Mint condition! (Very) gently used! |
Does ANYONE iron anymore?
I ask this because I honestly want to know why so many
self-professed non-ironers always appear in public with attire that looks
smooth as silk. What is their secret? I buy permanent press everything and
still look like an unmade bed. I’ve tried throwing the clothes back into the
dryer, but for me, they just come out HOT and wrinkled. It’s gotten to the
point that there are several super-creased tops that I can’t wear in public anymore.
Rather than press them, I now only wear them when I am home, my haven where no
one cares how I look.
Once a year, I pull out the ironing board and set it up,
determined to work my way through our cloth napkins prior to holiday feasts.
But as the days go by, the empty, unused board becomes a repository for junk,
including supermarket circulars and empty coffee mugs. By then, I would have to clear everything off the board and THEN iron, which is much too much to ask
of myself. In the end, if my saintly husband doesn’t tackle the wrinkly
tablecloth, I set the forks and knives on it anyway—and then make good use of
the dining room dimmer switch. Our company may be groping in the dark for their
wineglasses, but at least they can’t see the state of our table linens!

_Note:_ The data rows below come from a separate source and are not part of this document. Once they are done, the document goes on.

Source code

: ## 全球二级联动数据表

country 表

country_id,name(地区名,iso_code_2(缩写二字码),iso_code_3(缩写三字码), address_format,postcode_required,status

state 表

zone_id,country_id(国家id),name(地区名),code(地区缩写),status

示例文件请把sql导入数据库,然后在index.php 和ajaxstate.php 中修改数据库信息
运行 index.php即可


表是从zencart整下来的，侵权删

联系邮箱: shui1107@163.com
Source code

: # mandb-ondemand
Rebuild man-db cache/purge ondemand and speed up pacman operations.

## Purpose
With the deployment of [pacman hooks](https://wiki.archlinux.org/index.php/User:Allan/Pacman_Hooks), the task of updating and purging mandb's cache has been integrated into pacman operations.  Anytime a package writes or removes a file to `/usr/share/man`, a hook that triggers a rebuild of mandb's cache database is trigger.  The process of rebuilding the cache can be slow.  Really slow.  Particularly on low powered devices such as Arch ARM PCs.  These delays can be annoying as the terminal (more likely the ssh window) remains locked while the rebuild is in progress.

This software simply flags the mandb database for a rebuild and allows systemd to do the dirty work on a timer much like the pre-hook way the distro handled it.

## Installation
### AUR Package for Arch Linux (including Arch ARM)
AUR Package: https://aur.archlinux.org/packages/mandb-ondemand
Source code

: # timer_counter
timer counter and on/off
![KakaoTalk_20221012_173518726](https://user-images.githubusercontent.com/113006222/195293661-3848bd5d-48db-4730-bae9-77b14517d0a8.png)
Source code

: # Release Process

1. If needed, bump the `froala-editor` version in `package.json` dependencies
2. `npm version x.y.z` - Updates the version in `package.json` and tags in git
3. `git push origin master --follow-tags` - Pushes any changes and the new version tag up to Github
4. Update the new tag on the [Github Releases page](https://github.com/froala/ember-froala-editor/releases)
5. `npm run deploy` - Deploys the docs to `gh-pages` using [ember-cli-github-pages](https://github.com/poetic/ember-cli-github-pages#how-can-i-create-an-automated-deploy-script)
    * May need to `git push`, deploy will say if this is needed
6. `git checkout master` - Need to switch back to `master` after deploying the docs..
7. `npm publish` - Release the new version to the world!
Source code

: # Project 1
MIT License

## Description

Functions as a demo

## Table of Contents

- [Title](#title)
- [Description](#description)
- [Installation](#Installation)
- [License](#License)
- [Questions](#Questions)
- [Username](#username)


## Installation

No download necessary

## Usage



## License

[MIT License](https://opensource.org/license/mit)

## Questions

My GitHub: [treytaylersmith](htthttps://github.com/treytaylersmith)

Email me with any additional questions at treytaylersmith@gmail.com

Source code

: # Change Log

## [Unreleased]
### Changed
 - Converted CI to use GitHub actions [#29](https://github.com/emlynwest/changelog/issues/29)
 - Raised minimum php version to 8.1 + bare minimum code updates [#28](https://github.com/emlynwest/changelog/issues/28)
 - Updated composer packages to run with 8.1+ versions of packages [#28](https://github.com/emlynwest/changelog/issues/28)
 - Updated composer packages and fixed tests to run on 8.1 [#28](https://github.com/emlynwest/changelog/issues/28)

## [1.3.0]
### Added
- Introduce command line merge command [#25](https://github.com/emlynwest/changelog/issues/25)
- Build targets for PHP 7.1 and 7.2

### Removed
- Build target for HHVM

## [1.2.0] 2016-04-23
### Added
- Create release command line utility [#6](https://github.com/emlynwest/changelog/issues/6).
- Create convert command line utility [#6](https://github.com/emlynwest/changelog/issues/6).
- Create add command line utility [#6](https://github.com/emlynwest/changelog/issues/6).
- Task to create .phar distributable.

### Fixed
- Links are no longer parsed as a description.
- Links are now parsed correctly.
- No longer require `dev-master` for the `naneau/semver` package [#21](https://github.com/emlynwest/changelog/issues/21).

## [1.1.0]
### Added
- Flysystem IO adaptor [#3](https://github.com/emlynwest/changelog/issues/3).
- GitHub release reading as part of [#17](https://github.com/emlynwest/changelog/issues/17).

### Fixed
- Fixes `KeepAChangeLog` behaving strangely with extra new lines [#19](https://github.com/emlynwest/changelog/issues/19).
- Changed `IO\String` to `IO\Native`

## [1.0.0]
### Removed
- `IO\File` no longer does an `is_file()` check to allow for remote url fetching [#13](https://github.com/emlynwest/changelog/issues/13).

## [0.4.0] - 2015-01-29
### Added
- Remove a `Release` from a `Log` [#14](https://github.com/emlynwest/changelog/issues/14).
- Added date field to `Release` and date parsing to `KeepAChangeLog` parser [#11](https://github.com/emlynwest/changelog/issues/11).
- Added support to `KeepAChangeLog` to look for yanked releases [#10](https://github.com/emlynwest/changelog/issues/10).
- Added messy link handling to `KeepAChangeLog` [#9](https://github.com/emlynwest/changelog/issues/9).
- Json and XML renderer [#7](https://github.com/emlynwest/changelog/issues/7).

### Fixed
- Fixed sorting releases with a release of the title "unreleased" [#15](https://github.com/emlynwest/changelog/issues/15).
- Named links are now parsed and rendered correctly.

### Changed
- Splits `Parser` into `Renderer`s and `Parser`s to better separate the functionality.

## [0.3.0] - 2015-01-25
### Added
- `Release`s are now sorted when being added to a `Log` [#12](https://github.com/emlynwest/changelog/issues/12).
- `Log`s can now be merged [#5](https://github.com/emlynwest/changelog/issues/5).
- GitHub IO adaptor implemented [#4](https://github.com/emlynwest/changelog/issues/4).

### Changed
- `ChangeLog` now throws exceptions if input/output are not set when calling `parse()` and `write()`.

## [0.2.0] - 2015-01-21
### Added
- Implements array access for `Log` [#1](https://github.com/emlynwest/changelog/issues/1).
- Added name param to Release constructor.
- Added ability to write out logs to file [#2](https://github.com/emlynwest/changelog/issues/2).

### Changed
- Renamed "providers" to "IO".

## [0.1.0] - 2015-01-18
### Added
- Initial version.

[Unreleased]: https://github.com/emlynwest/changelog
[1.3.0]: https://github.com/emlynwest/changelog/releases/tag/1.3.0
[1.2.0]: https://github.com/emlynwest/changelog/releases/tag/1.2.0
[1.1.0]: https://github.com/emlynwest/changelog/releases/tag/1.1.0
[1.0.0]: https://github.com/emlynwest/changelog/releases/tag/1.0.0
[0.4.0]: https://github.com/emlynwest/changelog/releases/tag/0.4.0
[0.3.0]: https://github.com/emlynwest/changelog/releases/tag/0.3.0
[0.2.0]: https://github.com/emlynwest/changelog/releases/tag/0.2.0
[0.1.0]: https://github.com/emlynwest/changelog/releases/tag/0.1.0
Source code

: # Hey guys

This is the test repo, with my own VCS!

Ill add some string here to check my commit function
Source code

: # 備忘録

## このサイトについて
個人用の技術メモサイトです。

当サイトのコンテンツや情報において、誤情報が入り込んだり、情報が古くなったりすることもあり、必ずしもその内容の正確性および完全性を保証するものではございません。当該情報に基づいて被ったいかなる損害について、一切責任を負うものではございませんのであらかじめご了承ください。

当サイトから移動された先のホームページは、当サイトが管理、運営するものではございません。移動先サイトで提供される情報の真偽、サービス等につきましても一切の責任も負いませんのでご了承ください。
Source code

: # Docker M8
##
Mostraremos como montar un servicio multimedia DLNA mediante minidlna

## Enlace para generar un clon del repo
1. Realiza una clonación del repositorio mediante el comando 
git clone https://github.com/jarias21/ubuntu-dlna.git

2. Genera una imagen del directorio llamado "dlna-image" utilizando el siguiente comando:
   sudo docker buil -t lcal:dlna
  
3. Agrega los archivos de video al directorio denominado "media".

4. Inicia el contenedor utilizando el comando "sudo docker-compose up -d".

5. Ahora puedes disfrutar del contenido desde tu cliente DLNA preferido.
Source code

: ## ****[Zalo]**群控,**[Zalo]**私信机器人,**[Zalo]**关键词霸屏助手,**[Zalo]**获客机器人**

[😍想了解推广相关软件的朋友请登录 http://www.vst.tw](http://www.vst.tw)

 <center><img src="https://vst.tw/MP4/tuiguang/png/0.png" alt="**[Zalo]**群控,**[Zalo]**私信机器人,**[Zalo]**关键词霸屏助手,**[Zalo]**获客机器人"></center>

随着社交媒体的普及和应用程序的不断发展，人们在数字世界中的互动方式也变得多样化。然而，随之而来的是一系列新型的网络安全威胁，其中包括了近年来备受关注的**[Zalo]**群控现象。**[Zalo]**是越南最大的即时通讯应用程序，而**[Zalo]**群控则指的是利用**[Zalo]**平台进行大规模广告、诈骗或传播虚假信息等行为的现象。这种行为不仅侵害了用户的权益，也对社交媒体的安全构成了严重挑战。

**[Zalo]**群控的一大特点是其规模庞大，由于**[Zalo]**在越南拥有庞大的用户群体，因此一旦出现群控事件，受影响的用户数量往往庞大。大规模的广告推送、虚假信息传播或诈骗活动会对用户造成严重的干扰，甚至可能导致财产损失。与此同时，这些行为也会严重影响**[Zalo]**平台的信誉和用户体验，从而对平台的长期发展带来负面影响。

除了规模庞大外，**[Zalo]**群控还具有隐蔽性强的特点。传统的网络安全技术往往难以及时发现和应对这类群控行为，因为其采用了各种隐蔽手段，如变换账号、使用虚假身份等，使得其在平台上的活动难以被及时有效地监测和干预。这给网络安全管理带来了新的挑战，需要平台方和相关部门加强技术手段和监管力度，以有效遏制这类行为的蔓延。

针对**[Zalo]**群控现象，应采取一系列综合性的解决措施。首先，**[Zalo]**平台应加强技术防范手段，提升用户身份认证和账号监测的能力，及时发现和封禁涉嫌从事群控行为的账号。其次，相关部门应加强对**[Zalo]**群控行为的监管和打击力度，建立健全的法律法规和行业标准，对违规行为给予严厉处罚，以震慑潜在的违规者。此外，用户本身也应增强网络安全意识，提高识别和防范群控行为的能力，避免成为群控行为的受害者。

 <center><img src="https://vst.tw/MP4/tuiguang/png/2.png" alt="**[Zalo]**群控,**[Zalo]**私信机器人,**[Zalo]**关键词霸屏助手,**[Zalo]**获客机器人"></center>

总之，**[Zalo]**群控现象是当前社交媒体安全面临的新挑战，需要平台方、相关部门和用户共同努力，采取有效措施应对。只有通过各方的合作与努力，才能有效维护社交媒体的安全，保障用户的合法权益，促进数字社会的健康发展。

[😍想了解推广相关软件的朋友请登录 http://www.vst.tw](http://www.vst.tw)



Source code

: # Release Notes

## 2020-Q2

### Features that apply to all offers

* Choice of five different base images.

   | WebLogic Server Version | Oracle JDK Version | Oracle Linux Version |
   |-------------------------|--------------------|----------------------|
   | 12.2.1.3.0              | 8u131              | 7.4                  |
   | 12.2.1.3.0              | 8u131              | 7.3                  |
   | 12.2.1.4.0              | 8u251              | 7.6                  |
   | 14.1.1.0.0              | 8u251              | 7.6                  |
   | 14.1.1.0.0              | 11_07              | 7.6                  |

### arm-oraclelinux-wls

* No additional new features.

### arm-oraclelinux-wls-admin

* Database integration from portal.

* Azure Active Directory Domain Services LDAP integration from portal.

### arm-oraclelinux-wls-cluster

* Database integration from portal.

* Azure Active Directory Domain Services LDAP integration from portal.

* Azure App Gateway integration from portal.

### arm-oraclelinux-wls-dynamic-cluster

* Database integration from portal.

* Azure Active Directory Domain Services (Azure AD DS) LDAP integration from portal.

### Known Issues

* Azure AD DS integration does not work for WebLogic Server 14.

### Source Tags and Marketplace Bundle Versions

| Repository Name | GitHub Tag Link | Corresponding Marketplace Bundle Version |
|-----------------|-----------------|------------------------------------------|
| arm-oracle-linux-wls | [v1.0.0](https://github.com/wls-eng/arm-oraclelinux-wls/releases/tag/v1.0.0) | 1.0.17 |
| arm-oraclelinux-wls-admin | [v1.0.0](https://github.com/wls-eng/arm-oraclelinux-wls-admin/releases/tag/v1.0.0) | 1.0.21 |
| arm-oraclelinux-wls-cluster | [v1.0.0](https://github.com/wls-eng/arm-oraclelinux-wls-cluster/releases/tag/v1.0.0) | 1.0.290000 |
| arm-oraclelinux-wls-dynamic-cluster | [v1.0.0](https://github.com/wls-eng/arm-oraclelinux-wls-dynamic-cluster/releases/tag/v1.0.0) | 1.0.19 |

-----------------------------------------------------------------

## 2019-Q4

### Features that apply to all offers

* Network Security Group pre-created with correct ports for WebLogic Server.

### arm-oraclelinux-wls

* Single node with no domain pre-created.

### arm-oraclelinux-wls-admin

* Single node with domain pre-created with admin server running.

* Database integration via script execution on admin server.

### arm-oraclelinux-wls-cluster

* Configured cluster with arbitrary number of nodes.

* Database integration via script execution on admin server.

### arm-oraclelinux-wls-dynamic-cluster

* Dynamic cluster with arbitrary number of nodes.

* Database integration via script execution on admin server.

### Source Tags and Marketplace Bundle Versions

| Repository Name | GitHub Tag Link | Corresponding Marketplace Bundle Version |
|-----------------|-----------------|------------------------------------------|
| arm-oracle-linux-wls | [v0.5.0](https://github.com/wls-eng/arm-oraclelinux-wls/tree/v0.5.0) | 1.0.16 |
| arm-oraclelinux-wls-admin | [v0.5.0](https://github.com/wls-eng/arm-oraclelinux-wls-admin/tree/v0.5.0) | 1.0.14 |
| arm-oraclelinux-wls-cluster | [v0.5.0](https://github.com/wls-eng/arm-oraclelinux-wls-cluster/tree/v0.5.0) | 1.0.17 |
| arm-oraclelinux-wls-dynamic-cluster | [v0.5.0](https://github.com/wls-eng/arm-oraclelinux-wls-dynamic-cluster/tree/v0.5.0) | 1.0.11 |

My mom ironed, though not nearly as much as her June Cleaver-esque
1950’s counterparts. She hated the chore, and did it quite poorly—communicating
to her daughters that it was a totally miserable task. I remember Mom watching
Virginia Graham’s “Girl Talk” on TV while ironing away, which was her
distraction. But Dad’s duds were usually festooned with scorch marks, because
Suzy Homemaker got a bit TOO distracted by her talk show companions. Then there
were the multiple times Mom made Dad turn the car around after 20 miles on the
road, swearing she’d forgotten to unplug the iron (she never had—though once or
twice she’d left the teakettle whistling away in an empty house.)
My mother-in-law Leona ironed everything in sight, and didn’t
seem to mind a bit. She even pressed the altar linens at church! Now mind you,
she did hire Mrs. Ward to do her husband’s dress shirts, as did lots of her
friends. Where are the ironing ladies of today, I wonder? I would gladly pay a
tidy sum just to look fresh-pressed without any effort on my part. But I’m
afraid “ironing lady” is no one’s career choice anymore, like milkmen and Fuller
Brush persons. An exception was Margaret Thatcher (The Iron Lady)—but in her
case, as I recall, the nickname didn’t refer to spiffing up baskets of laundry.
And so, as Thanksgiving nears, I am most grateful that we
are all going to Brooklyn for dinner at Julie’s place. That gives me till
Christmas before I have to face tackling the tablecloth again.
I’d better make sure that dimmer is still working.